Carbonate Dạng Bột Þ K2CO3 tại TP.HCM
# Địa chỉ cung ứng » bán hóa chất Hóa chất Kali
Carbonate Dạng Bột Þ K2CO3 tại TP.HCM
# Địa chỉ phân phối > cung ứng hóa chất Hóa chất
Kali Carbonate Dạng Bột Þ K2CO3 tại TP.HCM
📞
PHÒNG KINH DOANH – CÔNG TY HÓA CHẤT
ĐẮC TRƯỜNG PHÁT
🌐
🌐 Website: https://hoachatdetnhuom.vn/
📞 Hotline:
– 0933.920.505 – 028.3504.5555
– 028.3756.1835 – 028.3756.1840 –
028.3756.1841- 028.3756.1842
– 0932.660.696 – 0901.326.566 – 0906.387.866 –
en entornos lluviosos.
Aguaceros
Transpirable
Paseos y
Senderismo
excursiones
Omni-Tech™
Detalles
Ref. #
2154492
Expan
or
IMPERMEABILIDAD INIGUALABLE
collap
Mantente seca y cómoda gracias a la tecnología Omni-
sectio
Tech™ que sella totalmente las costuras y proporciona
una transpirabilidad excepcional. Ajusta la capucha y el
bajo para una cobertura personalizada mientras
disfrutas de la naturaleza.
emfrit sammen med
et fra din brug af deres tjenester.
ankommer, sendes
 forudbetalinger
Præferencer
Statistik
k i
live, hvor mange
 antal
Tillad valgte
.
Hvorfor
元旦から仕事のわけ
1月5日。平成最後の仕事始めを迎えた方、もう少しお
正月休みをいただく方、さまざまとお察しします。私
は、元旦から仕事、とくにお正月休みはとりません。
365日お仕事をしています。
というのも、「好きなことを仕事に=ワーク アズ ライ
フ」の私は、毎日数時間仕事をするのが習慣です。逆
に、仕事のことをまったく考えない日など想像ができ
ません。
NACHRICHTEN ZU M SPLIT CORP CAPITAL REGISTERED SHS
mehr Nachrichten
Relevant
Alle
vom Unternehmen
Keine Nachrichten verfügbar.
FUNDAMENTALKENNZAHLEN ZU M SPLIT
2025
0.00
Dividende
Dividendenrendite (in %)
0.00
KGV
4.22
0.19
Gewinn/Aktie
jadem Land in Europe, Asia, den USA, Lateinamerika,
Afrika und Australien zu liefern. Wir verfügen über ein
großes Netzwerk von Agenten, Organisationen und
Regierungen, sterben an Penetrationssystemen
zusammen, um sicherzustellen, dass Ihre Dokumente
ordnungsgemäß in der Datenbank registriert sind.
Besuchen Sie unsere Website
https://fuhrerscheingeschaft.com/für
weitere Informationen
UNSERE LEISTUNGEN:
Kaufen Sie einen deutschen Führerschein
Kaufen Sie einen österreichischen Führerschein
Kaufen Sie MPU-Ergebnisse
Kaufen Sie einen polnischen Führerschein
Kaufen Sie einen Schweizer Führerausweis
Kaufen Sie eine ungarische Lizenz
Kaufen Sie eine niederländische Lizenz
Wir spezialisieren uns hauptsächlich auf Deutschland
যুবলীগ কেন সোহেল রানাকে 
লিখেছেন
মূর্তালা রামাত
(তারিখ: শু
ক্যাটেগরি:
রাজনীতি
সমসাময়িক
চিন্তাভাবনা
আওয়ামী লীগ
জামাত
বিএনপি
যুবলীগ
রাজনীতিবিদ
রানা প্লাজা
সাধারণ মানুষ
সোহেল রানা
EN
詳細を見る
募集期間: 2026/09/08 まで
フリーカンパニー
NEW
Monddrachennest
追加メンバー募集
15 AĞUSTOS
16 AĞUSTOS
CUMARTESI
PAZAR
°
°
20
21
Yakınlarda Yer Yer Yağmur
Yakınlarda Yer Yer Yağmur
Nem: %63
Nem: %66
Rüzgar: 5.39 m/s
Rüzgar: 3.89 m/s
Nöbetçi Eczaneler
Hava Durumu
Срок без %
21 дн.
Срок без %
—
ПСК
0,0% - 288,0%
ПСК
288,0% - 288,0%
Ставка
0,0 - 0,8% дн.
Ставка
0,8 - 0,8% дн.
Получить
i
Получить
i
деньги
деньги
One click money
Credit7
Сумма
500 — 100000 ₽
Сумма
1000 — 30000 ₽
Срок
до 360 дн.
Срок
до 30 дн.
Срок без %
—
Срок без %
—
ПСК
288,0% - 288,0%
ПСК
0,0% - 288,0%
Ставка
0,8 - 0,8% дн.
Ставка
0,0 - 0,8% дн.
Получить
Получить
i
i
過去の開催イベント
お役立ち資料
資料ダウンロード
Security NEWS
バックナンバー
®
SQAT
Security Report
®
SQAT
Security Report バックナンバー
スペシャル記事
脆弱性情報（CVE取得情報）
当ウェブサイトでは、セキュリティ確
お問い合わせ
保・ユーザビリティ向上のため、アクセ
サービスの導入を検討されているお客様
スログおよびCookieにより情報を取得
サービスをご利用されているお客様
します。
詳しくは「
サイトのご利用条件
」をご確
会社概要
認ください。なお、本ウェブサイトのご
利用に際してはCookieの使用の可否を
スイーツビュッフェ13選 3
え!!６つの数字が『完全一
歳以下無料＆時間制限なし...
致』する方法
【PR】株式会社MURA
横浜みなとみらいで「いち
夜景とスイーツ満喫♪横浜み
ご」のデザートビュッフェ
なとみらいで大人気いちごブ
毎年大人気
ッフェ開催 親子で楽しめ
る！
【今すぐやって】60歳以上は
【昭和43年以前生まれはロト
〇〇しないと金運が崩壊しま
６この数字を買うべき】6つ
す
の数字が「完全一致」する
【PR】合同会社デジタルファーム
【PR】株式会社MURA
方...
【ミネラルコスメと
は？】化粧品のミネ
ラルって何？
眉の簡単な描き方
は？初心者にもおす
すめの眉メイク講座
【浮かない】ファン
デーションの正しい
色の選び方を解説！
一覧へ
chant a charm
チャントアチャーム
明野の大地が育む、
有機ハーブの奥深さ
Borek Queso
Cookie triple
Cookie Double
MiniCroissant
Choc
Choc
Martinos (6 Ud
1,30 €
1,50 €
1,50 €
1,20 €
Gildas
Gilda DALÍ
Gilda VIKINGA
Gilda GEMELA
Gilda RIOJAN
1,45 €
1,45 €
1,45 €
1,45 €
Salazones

§ **Exercise objective**
For each line in the data that contains the string "Omni", give a copy of that line.

§ **Response**
Omni-Tech™
Mantente seca y cómoda gracias a la tecnología Omni-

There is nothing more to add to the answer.